Text section –
Proximity of antibody binding sites studied by fluorescence energy transfer.

Fluorescence energy transfer experiments by steady-state and nanosecond monophoton techniques were carried out with a covalently linked hybrid rabbit IgG antibody containing one antilactose site and one anti-Dns [5-(dimethylamino)-1-naphthalenesulfonyl] site. The hybrid antibody was prepared from antilactose and anti-Dns antibody by mild reduction, dissociation into half-molecules in acid, and random reassociation with re-formation, to the extent of 80%, of the single disulfide bond between the heavy chains. Fractionation with an antilactose-specific immunoadsorbent yielded a population in which each IgG molecule contained no more than one anti-Dns site per antibody. The acceptor molecules used for intramolecular energy transfer were derivatives of p-aminophenyl beta-lactoside (PAPL): (dimethyl-amino)benzeneazo-PAPL and N-fluorescyl-PAPL. The fluorescence lifetime (24 ns) and quantum yield (0.57) of the bound Dns group were unaffected by the presence of the acceptor in the adjacent site. Three models were used to calculate the minimum distance between the adjacent sites of the IgG antibody based on the overlap in the emission and absorption spectra of the donor-acceptor pairs and the segmental flexibility of the immunoglobulin molecule. The calculations yielded values in the range of 5.5-7.0 nm for the minimum distance of separation between the antibody sites in solution and demonstrated a substantial energy barrier to the closer approach of the sites.

Activity A –
In the abstract on antibody binding sites, what fluorescence lifetime and quantum yield are reported for the bound Dns group?
Activity B –
Condense the paragraph of the abstract on antibody binding sites that begins "Fluorescence energy transfer experiments" into a bulleted list that keeps its main facts.
Activity C –
According to the abstract on antibody binding sites, what were the three models' distance calculations based on, and what did they show? Answer in one to three sentences.

Stored data –

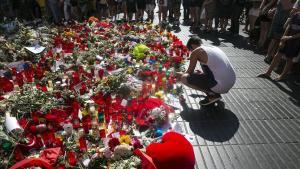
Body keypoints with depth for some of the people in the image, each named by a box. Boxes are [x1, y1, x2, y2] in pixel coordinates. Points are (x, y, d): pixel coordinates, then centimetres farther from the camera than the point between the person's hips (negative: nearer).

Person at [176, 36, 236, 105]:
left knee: (183, 78, -3)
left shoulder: (196, 52, -4)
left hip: (220, 86, -9)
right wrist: (197, 73, 43)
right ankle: (213, 92, 17)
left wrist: (181, 74, 27)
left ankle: (212, 95, -1)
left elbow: (189, 72, 6)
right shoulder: (214, 48, 18)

Task result A –
The bound Dns group had a fluorescence lifetime of 24 ns and a quantum yield of 0.57, and neither was affected by the acceptor in the adjacent site.

Task result B –
- Steady-state and nanosecond monophoton fluorescence energy transfer experiments used a covalently linked hybrid rabbit IgG antibody with one antilactose site and one anti-Dns site.
- The hybrid was made from antilactose and anti-Dns antibodies by mild reduction, acid dissociation into half-molecules, and random reassociation. This re-formed the heavy-chain disulfide bond to the extent of 80%.
- Fractionation with an antilactose-specific immunoadsorbent gave IgG molecules with no more than one anti-Dns site each.
- The acceptors were derivatives of p-aminophenyl beta-lactoside (PAPL): (dimethylamino)benzeneazo-PAPL and N-fluorescyl-PAPL.
- The acceptor did not change the bound Dns group's fluorescence lifetime (24 ns) or quantum yield (0.57).
- Three models, based on donor-acceptor spectral overlap and the molecule's segmental flexibility, gave a minimum site separation of 5.5-7.0 nm in solution. They also showed a substantial energy barrier to closer approach.

Task result C –
The calculations were based on the overlap between the donor-acceptor pairs' emission and absorption spectra and on the segmental flexibility of the immunoglobulin molecule. They gave a minimum separation of 5.5-7.0 nm between the antibody sites in solution and showed a substantial energy barrier to the sites coming closer.